Krawalle in London 2011 Untersuchung entlastet Polizei bei Todesschüssen

Der Tod von Mark Duggan löste im Sommer 2011 heftige Krawalle in Großbritannien aus. Nach einer gerichtlichen Untersuchung ist eine Jury nun zu dem Schluss gekommen: Die Polizei handelte rechtmäßig, als sie den 29-Jährigen erschoss.

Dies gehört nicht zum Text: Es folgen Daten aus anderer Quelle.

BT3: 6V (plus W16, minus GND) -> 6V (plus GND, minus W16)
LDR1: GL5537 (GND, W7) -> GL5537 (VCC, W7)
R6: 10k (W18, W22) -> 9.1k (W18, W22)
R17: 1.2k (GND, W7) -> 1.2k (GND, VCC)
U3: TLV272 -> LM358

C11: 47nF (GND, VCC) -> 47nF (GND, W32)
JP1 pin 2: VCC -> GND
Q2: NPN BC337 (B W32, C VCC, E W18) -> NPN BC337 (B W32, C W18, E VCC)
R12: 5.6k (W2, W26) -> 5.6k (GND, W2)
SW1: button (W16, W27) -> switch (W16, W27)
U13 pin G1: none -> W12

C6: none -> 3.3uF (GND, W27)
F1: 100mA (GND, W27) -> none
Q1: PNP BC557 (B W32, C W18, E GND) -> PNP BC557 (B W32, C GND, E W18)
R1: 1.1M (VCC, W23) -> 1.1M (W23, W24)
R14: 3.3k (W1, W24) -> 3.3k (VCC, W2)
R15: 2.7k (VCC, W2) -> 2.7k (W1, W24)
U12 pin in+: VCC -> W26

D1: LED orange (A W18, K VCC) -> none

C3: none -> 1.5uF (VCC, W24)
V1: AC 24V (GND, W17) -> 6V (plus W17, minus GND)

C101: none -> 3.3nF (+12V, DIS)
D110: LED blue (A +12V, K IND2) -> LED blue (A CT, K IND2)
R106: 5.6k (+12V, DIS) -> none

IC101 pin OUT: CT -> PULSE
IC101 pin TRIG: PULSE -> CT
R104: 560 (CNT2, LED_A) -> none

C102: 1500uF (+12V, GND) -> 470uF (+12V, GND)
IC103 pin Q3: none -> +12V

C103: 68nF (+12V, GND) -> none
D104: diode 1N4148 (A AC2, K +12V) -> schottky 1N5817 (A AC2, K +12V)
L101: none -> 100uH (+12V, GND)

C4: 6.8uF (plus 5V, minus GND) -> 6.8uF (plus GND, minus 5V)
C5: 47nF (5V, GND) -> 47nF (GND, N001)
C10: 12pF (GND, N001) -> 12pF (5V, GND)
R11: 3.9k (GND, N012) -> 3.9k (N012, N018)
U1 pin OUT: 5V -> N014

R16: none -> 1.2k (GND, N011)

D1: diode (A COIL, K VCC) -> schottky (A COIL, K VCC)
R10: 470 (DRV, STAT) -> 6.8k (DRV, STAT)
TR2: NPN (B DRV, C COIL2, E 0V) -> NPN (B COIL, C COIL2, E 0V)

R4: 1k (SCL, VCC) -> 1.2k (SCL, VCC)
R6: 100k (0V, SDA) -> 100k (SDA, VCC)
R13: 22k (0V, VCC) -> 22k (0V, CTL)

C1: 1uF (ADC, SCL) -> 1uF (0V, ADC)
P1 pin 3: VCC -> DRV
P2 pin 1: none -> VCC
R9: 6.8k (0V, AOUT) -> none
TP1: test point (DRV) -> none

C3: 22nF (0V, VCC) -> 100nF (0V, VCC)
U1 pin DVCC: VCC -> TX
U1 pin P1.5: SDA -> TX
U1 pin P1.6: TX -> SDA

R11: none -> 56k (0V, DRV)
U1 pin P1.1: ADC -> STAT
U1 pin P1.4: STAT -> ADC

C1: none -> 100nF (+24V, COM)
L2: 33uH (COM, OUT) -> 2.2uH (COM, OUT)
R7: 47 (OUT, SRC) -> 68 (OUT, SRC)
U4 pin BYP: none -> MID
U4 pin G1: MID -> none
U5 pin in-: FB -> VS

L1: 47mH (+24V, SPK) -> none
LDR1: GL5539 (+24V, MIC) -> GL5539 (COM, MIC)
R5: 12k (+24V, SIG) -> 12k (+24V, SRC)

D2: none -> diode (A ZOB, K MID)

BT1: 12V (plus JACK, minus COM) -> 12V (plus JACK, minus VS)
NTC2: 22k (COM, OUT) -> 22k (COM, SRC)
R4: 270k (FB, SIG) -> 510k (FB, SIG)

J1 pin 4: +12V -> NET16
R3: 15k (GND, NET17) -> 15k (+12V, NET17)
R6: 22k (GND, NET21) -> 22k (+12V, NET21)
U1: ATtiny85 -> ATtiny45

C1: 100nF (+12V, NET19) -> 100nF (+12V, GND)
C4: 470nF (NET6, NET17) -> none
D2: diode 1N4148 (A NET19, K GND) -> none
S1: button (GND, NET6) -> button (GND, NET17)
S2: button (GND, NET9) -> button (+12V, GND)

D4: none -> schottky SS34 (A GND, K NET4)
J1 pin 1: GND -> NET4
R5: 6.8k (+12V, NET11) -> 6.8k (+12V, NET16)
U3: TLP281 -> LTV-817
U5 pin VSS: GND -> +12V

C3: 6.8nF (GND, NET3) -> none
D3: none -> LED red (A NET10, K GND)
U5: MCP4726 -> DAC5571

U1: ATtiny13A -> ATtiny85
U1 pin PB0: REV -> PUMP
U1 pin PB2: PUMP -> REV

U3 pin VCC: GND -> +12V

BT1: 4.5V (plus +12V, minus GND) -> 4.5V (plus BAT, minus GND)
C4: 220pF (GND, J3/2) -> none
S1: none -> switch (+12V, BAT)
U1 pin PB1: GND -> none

Assistant Commissioner Rowley (Mitte): Tumulte nach Verkündung von Jury-Entscheid
AFP

Assistant Commissioner Rowley (Mitte): Tumulte nach Verkündung von Jury-Entscheid


London - Die Londoner Polizei hat sich laut einer gerichtlichen Untersuchung bei einem tödlichen Einsatz, der 2011 eine landesweite Gewaltwelle auslöste, korrekt verhalten. Zwar sei der 29-jährige Mark Duggan unbewaffnet gewesen, als Beamte ihn erschossen, befand die Jury eines Londoner Gerichts. Duggan habe aber eine Waffe mit sich geführt und diese erst Sekunden vor den tödlichen Schüssen weggeworfen. Acht der zehn Jurymitglieder bewerteten den Einsatz als rechtmäßig.

Duggans Angehörige und die Unterstützer der Familie reagierten empört auf die Entscheidung. Sicherheitskräfte mussten einschreiten, um die Situation im Gerichtssaal zu beruhigen. "Wir werden unseren Kampf für Gerechtigkeit fortsetzten", sagte Duggans Bruder Shaun Hall. "Sie können nicht glauben, dass die Untersuchung zu diesem Ergebnis geführt hat", teilte eine Anwältin der Familie mit.

Polizisten hatten am 4. August 2011 im Londoner Stadtteil Tottenham das Taxi angehalten, in dem der vierfache Familienvater unterwegs war, und ihn erschossen. Sein Tod löste in London und später auch in mehreren anderen englischen Großstädten heftige Krawalle von Jugendlichen aus, bei denen sich auch Wut über die Sozialkürzungen der Regierung entlud. Fünf Menschen wurden während der mehrtägigen Ausschreitungen getötet, Hunderte Läden geplündert.

Die Jury-Mitglieder kritisierten nun auch die Arbeit der Polizei: Die Beamten hätten sich während der Konfrontation intelligenter verhalten können, monierten sie. Gerichtliche Untersuchungen sind in Großbritannien nicht unüblich in Fällen wie diesen. Sie entscheiden nicht im strafrechtlichen Sinne über Schuld und Unschuld, spielen aber bei der Bewertung von Fakten eine gewichtige Rolle.